## WHAT NEEDS TO BE DONE
Show every line in the records that contains the word "around", with case counting.

## SUPPLIED DATA
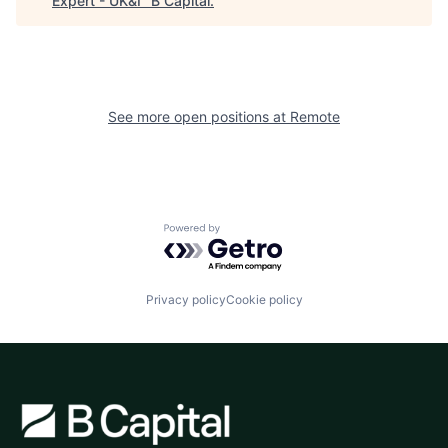
Expert - UK&I
"
B Capital
.
See more open positions at
Remote
Powered by Getro.com
Privacy policy
Cookie policy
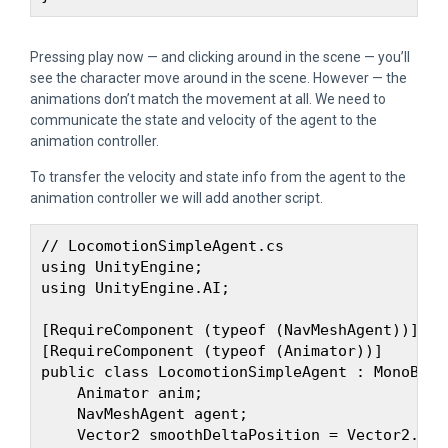
Pressing play now — and clicking around in the scene — you’ll
see the character move around in the scene. However — the
animations don’t match the movement at all. We need to
communicate the state and velocity of the agent to the
animation controller.
To transfer the velocity and state info from the agent to the
animation controller we will add another script.
// LocomotionSimpleAgent.cs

## RESPONSE TO THIS TASK
Pressing play now — and clicking around in the scene — you’ll
see the character move around in the scene. However — the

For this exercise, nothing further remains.